Here are a few solutions. The first 5 do not use any packages. nc
(number of columns) and cn
(column names) defined in (1) are used in the others as well.
1) read.fwf Using the input DF
shown reproducibly in the Note at the end count the maximum number of characters in a line and divide by 3 to get the number of columns nc
. Next compute the column names cn
. Finally use read.fwf
to read them in. No packages are used.
nc <- max(nchar(DF[[1]]))/3
cn <- paste0("col", head(LETTERS, nc))
read.fwf(textConnection(as.character(DF[[1]])), rep(3, length = nc),
col.names = cn)
giving:
colA colB colC colD
1 123 456 NA NA
2 123 456 789 NA
3 123 456 789 123
2) formatC A variation on the above would be to use formatC
to insert commas after every 3 characters giving the character vector ch
and then read that in using read.csv
.
ch <- formatC(DF[[1]], format= "f", digits = 0, big.mark = ",")
read.csv(text = ch, header = FALSE, col.names = cn)
3) strsplit Another variation would be to split the column using strsplit
and the indicated regular expression to split by and then use toString to put the split components into a comma separated string vector, ch
. Finally use read.csv
as before.
ch <- sapply(strsplit(as.character(DF[[1]]), "(?<=...)", perl = TRUE), toString)
read.csv(text = ch, header = FALSE, col.names = cn)
4) gsub Yet another variation is to use gsub
to insert commas every 3 characters and then use read.csv
as in (2) and (3).
ch <- gsub("(...)(?=.)", "\\1,", DF[[1]], perl = TRUE)
read.csv(text = ch, header = FALSE, col.names = cn)

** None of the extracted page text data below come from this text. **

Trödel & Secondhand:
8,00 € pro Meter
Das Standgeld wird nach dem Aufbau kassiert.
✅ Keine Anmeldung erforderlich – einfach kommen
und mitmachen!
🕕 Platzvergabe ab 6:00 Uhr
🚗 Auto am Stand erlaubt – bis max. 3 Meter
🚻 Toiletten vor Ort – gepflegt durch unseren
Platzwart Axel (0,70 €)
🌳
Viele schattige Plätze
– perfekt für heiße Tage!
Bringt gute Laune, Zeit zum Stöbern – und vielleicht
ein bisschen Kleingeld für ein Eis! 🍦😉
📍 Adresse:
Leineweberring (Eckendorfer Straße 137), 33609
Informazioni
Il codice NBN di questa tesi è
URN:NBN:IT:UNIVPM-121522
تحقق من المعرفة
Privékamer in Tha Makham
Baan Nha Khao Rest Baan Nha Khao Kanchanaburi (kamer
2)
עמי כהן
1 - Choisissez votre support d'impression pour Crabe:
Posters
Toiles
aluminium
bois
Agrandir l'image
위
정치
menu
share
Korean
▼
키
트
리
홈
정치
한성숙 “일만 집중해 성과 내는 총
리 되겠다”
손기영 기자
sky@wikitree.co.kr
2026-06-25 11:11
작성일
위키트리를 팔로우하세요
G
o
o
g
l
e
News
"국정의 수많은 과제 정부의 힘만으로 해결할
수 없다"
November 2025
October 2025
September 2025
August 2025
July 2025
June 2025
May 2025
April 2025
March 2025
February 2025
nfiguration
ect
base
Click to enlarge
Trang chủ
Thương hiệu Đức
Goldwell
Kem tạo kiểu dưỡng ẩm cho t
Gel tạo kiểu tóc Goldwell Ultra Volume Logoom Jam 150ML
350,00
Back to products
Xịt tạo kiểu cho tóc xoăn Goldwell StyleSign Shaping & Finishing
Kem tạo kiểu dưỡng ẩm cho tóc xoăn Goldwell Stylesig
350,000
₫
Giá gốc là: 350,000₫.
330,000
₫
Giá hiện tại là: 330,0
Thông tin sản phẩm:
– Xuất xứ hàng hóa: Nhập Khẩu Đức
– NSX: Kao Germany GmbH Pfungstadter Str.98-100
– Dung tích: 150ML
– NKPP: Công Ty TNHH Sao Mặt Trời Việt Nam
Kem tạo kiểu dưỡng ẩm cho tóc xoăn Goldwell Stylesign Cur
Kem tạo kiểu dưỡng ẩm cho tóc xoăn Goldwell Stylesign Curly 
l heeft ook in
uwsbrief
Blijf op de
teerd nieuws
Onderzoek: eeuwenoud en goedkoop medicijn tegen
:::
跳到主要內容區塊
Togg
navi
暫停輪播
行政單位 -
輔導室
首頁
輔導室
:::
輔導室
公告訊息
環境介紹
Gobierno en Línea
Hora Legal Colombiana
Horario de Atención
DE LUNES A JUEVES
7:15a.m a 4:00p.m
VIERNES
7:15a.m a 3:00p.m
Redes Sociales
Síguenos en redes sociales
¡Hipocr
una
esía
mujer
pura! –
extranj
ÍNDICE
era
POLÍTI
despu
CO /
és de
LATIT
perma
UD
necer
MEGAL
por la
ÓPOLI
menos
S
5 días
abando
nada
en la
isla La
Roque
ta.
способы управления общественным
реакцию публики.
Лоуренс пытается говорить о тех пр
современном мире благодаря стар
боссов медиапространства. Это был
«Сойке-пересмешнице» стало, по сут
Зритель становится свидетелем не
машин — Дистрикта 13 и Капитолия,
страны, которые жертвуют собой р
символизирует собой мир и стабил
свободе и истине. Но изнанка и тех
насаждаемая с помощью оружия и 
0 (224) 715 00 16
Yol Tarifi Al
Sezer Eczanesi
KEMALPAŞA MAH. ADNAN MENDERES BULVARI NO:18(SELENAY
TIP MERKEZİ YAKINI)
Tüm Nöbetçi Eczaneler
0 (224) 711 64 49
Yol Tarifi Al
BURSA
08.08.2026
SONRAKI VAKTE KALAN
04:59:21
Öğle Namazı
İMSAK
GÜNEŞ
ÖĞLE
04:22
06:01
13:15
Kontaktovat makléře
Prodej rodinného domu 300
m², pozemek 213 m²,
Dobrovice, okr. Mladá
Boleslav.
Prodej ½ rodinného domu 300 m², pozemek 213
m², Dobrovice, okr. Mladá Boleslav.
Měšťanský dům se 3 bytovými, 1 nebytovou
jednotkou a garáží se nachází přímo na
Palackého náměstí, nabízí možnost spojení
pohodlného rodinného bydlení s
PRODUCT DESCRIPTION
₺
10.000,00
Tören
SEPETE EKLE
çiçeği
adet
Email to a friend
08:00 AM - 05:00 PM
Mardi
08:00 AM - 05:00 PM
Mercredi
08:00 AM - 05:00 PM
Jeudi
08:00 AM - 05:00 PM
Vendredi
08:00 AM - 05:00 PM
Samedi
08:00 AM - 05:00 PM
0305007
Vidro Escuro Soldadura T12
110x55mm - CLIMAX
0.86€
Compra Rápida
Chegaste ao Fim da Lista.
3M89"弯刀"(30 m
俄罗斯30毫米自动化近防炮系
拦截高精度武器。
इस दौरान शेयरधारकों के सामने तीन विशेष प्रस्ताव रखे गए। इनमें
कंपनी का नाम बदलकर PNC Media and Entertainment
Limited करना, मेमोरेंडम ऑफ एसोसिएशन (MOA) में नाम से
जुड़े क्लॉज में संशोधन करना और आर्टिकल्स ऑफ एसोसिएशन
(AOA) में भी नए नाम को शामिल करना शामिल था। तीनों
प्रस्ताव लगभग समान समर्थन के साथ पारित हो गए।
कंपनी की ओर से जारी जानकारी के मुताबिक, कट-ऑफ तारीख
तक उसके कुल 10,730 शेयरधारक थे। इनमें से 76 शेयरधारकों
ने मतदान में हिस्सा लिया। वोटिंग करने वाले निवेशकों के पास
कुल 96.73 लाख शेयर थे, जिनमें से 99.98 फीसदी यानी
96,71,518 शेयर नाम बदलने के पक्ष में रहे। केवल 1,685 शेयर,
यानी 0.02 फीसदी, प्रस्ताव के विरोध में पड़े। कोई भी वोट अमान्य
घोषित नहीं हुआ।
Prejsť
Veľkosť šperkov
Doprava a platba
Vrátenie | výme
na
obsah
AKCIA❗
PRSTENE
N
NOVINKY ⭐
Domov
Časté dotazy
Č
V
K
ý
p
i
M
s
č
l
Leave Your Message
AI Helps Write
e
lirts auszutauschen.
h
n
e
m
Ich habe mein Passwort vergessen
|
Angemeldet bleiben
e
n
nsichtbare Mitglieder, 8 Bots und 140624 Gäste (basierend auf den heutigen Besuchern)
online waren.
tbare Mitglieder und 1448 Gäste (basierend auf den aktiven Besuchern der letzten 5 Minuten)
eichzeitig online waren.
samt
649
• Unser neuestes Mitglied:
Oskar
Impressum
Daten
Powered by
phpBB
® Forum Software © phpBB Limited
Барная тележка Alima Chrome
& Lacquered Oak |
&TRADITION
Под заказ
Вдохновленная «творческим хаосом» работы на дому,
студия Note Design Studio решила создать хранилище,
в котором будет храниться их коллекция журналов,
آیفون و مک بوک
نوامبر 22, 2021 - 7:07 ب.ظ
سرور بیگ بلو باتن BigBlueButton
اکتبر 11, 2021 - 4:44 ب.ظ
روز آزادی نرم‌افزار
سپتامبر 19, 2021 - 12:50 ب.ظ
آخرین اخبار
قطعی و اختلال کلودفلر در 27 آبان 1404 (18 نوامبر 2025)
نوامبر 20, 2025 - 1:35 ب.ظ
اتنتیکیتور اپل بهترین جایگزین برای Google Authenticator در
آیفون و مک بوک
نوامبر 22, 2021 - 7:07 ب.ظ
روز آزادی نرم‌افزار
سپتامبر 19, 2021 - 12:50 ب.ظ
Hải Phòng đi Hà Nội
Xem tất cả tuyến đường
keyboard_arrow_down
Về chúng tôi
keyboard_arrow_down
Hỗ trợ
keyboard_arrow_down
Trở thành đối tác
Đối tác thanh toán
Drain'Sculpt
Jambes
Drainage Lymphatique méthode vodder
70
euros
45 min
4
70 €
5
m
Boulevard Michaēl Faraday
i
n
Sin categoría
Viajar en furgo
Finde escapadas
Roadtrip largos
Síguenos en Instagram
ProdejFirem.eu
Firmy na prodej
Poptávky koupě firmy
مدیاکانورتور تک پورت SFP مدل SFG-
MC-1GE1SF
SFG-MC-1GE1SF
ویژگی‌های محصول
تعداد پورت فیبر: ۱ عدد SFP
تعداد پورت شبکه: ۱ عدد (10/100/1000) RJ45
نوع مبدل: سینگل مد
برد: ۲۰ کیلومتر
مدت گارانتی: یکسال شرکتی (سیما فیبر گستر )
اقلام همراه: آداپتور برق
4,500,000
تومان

5) strcapture This one does not use any read.* routine. It also uses only base R.
strcapture(strrep("(...)?", nc), DF[[1]], setNames(double(nc), cn))
6) strapplyc This is the only variation that uses a package. strapplyc
can be used to pick off successive 3 character subsets. It uses a simpler regular expression than some of our other solutions. read.csv
is used as in some of the other solutions.
library(gsubfn)
ch <- sapply(strapplyc(DF[[1]], "..."), toString)
read.csv(text = ch, header = FALSE, col.names = cn)
Note
The input in reproducible form:
Lines <- "
123456
123456789
123456789123"
DF <- read.table(text = Lines)